▶ [EXERCISE GOAL]
Return each entry unchanged.

(EXERCISE INPUT Opens)

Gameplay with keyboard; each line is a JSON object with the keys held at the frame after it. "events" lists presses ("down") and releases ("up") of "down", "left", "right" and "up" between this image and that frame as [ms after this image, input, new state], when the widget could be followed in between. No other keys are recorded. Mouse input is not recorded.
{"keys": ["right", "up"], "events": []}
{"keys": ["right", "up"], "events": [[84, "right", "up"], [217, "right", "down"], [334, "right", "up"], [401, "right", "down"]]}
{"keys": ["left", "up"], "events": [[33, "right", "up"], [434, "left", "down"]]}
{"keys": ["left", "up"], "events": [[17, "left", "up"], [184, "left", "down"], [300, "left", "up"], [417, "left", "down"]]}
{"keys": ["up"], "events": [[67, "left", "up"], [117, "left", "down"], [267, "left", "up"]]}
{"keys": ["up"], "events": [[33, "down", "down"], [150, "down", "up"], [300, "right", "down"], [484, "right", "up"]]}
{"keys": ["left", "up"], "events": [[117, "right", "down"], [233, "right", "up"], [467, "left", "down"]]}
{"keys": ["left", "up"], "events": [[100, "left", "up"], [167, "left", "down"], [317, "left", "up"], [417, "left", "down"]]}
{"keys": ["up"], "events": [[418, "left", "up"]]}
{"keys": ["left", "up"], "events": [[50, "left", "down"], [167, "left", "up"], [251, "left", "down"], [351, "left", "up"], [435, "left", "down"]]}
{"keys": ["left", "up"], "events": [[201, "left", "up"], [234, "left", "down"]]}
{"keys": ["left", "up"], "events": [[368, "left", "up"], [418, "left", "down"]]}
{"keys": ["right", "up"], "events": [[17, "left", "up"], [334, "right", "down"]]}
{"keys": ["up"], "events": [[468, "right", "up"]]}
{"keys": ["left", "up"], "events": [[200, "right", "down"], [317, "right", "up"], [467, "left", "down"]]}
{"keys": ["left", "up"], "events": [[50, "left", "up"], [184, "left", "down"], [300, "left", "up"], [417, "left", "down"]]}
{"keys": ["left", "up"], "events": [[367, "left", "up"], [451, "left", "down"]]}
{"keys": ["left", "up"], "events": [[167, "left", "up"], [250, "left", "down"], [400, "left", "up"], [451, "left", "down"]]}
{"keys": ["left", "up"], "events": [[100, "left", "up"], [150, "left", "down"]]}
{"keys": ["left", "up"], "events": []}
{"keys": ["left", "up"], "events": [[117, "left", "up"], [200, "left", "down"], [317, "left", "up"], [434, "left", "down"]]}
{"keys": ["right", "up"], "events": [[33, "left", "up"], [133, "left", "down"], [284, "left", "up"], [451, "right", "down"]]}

(EXERCISE INPUT Closes)

▶ [ANSWER]
Gameplay with keyboard; each line is a JSON object with the keys held at the frame after it. "events" lists presses ("down") and releases ("up") of "down", "left", "right" and "up" between this image and that frame as [ms after this image, input, new state], when the widget could be followed in between. No other keys are recorded. Mouse input is not recorded.
{"keys": ["right", "up"], "events": []}
{"keys": ["right", "up"], "events": [[84, "right", "up"], [217, "right", "down"], [334, "right", "up"], [401, "right", "down"]]}
{"keys": ["left", "up"], "events": [[33, "right", "up"], [434, "left", "down"]]}
{"keys": ["left", "up"], "events": [[17, "left", "up"], [184, "left", "down"], [300, "left", "up"], [417, "left", "down"]]}
{"keys": ["up"], "events": [[67, "left", "up"], [117, "left", "down"], [267, "left", "up"]]}
{"keys": ["up"], "events": [[33, "down", "down"], [150, "down", "up"], [300, "right", "down"], [484, "right", "up"]]}
{"keys": ["left", "up"], "events": [[117, "right", "down"], [233, "right", "up"], [467, "left", "down"]]}
{"keys": ["left", "up"], "events": [[100, "left", "up"], [167, "left", "down"], [317, "left", "up"], [417, "left", "down"]]}
{"keys": ["up"], "events": [[418, "left", "up"]]}
{"keys": ["left", "up"], "events": [[50, "left", "down"], [167, "left", "up"], [251, "left", "down"], [351, "left", "up"], [435, "left", "down"]]}
{"keys": ["left", "up"], "events": [[201, "left", "up"], [234, "left", "down"]]}
{"keys": ["left", "up"], "events": [[368, "left", "up"], [418, "left", "down"]]}
{"keys": ["right", "up"], "events": [[17, "left", "up"], [334, "right", "down"]]}
{"keys": ["up"], "events": [[468, "right", "up"]]}
{"keys": ["left", "up"], "events": [[200, "right", "down"], [317, "right", "up"], [467, "left", "down"]]}
{"keys": ["left", "up"], "events": [[50, "left", "up"], [184, "left", "down"], [300, "left", "up"], [417, "left", "down"]]}
{"keys": ["left", "up"], "events": [[367, "left", "up"], [451, "left", "down"]]}
{"keys": ["left", "up"], "events": [[167, "left", "up"], [250, "left", "down"], [400, "left", "up"], [451, "left", "down"]]}
{"keys": ["left", "up"], "events": [[100, "left", "up"], [150, "left", "down"]]}
{"keys": ["left", "up"], "events": []}
{"keys": ["left", "up"], "events": [[117, "left", "up"], [200, "left", "down"], [317, "left", "up"], [434, "left", "down"]]}
{"keys": ["right", "up"], "events": [[33, "left", "up"], [133, "left", "down"], [284, "left", "up"], [451, "right", "down"]]}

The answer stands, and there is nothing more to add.